### ФРАГМЕНТ ТЕКСТА
В разбушевавшейся религиозной междоусобице, которой суждено было продолжаться несколько столетий, параллельно или пересекаясь с незатухающей светской войной, погибли недавние светочи церкви. Лишен патриаршества и отправлен в монастырское заключение патриарх Никои, сожжен в срубе протопоп Аввакум, многочисленные священослужнтели уходили в леса, создавая партизанские отряды "истинной веры".
В таких условиях окруженная сонмищем врагов, теряющая инициативу власть лихорадочно пыталась создать эффективный карательный аппарат. Учреждались сыскной и разбойный приказы и, наконец, приказ тайных дел — первый в России настоящий институт политического сыска, ответственный непосредственно перед царем и ведающий законодательно оформленными Уложением 1649 года т. н. "великими государевыми делами", известными более как "Слово и дело государево". Всякое словесное оскорбление величества или неодобрительное слово о действиях государя были подведены под понятие государственного преступления, караемого смертью. Под страхом смертной казни установлена была обязанность доносить о преступлениях подобного рода — "сказывать слово и дело государево". Сказавшего "слово и дело" немедленно вели в застенок к допросу, а затем хватали и пытали того, на кого тот указывал. Когда раздавались эти страшные слова на улицах, площадях или других общественных местах, все немедленно разбегались.

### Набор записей
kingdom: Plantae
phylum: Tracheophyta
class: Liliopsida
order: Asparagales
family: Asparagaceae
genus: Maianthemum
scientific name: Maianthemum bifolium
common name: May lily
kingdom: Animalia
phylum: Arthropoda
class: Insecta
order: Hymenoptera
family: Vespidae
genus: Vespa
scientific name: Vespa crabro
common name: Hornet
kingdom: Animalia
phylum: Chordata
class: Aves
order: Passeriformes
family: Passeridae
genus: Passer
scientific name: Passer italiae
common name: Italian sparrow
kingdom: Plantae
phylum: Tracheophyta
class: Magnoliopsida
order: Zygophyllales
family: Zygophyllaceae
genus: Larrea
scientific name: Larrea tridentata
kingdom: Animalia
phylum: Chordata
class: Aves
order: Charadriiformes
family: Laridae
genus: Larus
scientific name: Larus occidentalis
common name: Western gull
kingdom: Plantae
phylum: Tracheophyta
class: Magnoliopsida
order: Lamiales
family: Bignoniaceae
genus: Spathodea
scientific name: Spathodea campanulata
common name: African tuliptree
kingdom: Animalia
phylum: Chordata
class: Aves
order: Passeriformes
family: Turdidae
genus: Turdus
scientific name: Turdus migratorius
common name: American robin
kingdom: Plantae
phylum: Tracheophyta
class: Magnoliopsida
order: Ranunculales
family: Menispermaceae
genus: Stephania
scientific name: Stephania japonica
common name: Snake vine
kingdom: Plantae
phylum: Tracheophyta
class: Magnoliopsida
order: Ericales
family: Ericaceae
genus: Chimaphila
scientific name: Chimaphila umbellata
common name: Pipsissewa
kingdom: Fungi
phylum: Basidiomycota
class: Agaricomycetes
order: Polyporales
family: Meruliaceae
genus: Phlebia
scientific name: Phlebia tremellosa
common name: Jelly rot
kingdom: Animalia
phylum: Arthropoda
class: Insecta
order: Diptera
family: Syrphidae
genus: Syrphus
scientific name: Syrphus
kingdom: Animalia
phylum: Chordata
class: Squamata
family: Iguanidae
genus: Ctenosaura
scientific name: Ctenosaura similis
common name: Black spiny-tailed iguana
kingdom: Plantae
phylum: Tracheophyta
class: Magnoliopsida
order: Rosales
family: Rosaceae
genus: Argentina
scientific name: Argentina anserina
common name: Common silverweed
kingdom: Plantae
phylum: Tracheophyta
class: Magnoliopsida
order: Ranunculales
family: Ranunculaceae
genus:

### ТРЕБОВАНИЯ К ЗАДАНИЯМ
a – Каким документом, согласно фрагменту текста, были законодательно оформлены «великие государевы дела»?
b – Перечислите все приказы, учреждение которых упоминается во фрагменте текста.
c – Переведите на английский язык следующее предложение из фрагмента текста: «Когда раздавались эти страшные слова на улицах, площадях или других общественных местах, все немедленно разбегались».
Строки получены из другого источника.

### РЕШЕНИЯ ПО ЗАДАНИЯМ
a – Уложением 1649 года.

b – Сыскной приказ, разбойный приказ, приказ тайных дел.

c – Whenever these dreadful words rang out in the streets, squares, or other public places, everyone immediately scattered.